Stallman Jane K, Haeffel Gerald J
Department of Psychology, University of Notre Dame, Notre Dame, IN, 46656, USA.
Sci Rep. 2025 Jun 5;15(1):19782. doi: 10.1038/s41598-025-03740-y.
We tested if GPT could predict changes in depressive symptoms using participants' (n = 930) causal explanations for negative life events. Results showed that 2 of 30 GPT prompts yielded output that could reliably predict changes in future depressive symptoms; but this output was not a better predictor than the traditional paper-and-pencil measure of cognitive risk for depression (Cognitive Style Questionnaire). These findings highlight potential limitations of large language models like GPT. Human thought is complex, and language may not accurately represent people's internal cognitive processes. In this case, participants' written explanations for negative life events did not contain meaningful information that could be used for differentiation (or was indicative of some latent construct). We found that people could generate equally negative causal explanations for negative events yet hold different beliefs about the changeability of those causes. Our results support the hypothesis that it is the perceived changeability, not the overall negativity, of causal beliefs that determines risk for depressive symptoms. GPT cannot yet discern this changeability as well as a paper-and-pencil questionnaire.

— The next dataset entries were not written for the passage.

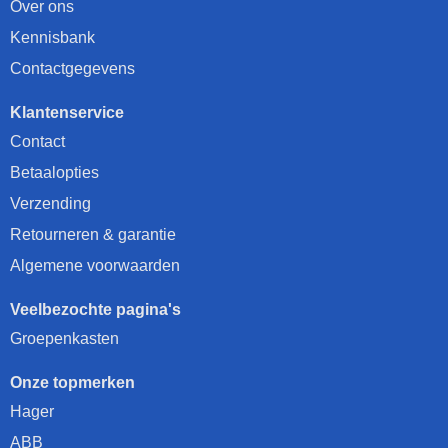
Over ons
Kennisbank
Contactgegevens
Klantenservice
Contact
Betaalopties
Verzending
Retourneren & garantie
Algemene voorwaarden
Veelbezochte pagina's
Groepenkasten
Onze topmerken
Hager
ABB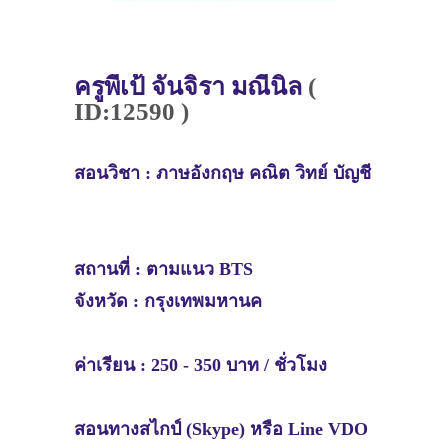
ครู
พี่เป้
จันจิรา มณีนิล
(
ID:12590 )
สอนวิชา :
ภาษอังกฤษ คณิต วิทย์ บัญชี
สถานที่ :
ตามแนว BTS
จังหวัด :
กรุงเทพมหานค
ค่าเรียน : 250 - 350 บาท / ชั่วโมง
สอนทางสไกป์ (Skype) หรือ Line VDO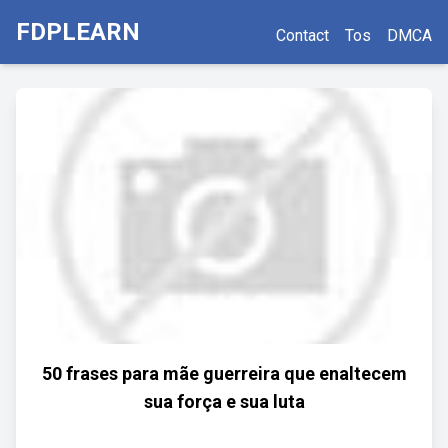
FDPLEARN
Contact
Tos
DMCA
50 frases para mãe guerreira que enaltecem
sua força e sua luta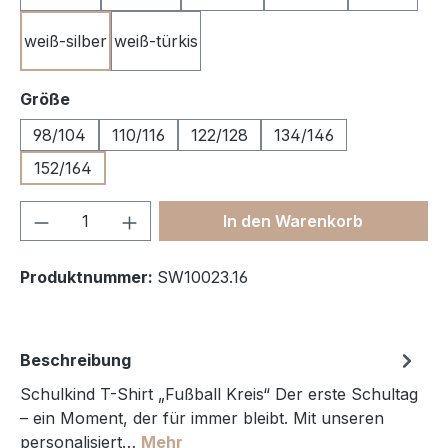
weiß-silber
weiß-türkis
auswählen
Größe
98/104
110/116
122/128
134/146
152/164
Produkt Anzahl: Gib den gewünschten We
In den Warenkorb
Produktnummer:
SW10023.16
Beschreibung
Schulkind T-Shirt „Fußball Kreis“ Der erste Schultag
– ein Moment, der für immer bleibt. Mit unseren
personalisiert…
Mehr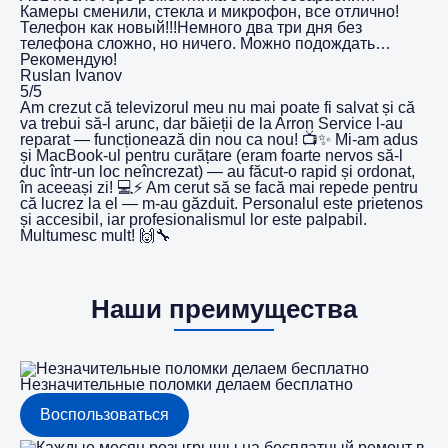
Камеры сменили, стекла и микрофон, все отлично!
Телефон как новый!!!Немного два три дня без
телефона сложно, но ничего. Можно подождать…
Рекомендую!
Ruslan Ivanov
5/5
Am crezut că televizorul meu nu mai poate fi salvat și că
va trebui să-l arunc, dar băieții de la Arron Service l-au
reparat — funcționează din nou ca nou! 📺✨ Mi-am adus
și MacBook-ul pentru curățare (eram foarte nervos să-l
duc într-un loc neîncrezat) — au făcut-o rapid și ordonat,
în aceeași zi! 💻⚡️ Am cerut să se facă mai repede pentru
că lucrez la el — m-au găzduit. Personalul este prietenos
și accesibil, iar profesionalismul lor este palpabil.
Multumesc mult! 🙌🔧
Наши преимущества
Незначительные поломки делаем бесплатно
Воспользоваться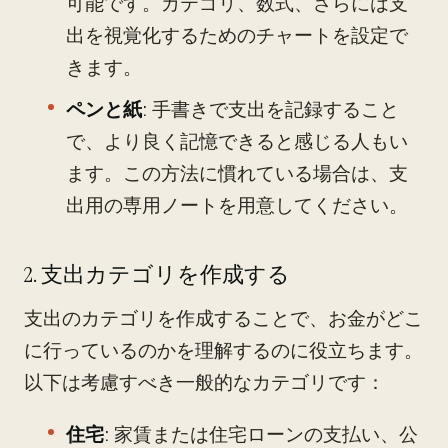
可能です。カテゴリ、数式、さらには支
出を視覚化するためのチャートを設定で
きます。
ペンと紙
: 手書きで支出を記録すること
で、より良く記憶できると感じる人もい
ます。この方法に慣れている場合は、支
出用の専用ノートを用意してください。
2. 支出カテゴリを作成する
支出のカテゴリを作成することで、お金がどこ
に行っているのかを理解するのに役立ちます。
以下は考慮すべき一般的なカテゴリです：
住宅
: 家賃または住宅ローンの支払い、公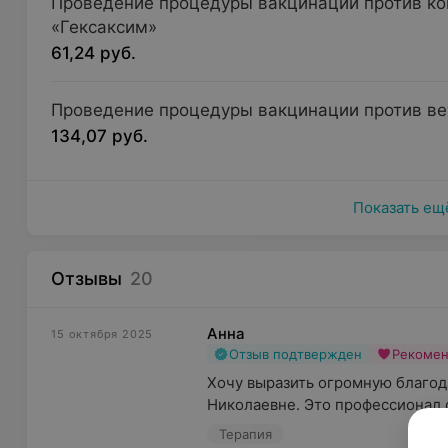
Проведение процедуры вакцинации против ко
«Гексаксим»
61,24 руб.
Проведение процедуры вакцинации против ве
134,07 руб.
Показать ещ
Отзывы
20
Анна
15 октября 2025
Отзыв подтвержден
Рекоме
Хочу выразить огромную благод
Николаевне. Это профессионал с
Терапия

我们使用参与者(n = 930)对负面生活事件的因果解释,测试了GPT是否能够预测抑郁症状的变化。结果显示,30个GPT提示中有2个产生的输出能够可靠地预测未来抑郁症状的变化;但该输出并不比传统的纸笔式抑郁认知风险测量方法(认知风格问卷)更具预测性。这些发现凸显了像GPT这样的大语言模型的潜在局限性。人类思维是复杂的,语言可能无法准确代表人们的内部认知过程。在这种情况下,参与者对负面生活事件的书面解释并未包含可用于区分的有意义信息(或并未表明某种潜在结构)。我们发现,人们可以对负面事件产生同样负面的因果解释,但对这些原因的可变性持有不同信念。我们的结果支持了这样一种假设,即决定抑郁症状风险的是因果信念的感知可变性,而非总体负面性。GPT目前还无法像纸笔问卷那样辨别这种可变性。